→ YOUR ASSIGNMENT: Echo back every line of the records below word for word, but leave the pictures out of your reply.

Collected data
┌──

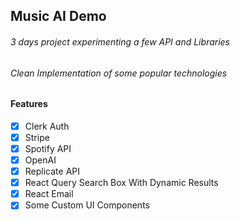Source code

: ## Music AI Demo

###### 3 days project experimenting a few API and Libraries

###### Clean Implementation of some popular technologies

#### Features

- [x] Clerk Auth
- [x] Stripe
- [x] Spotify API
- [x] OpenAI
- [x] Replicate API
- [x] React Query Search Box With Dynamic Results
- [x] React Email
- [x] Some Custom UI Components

└──

→ ANSWER TO THE EXERCISE:
Source code

: ## Music AI Demo

###### 3 days project experimenting a few API and Libraries

###### Clean Implementation of some popular technologies

#### Features

- [x] Clerk Auth
- [x] Stripe
- [x] Spotify API
- [x] OpenAI
- [x] Replicate API
- [x] React Query Search Box With Dynamic Results
- [x] React Email
- [x] Some Custom UI Components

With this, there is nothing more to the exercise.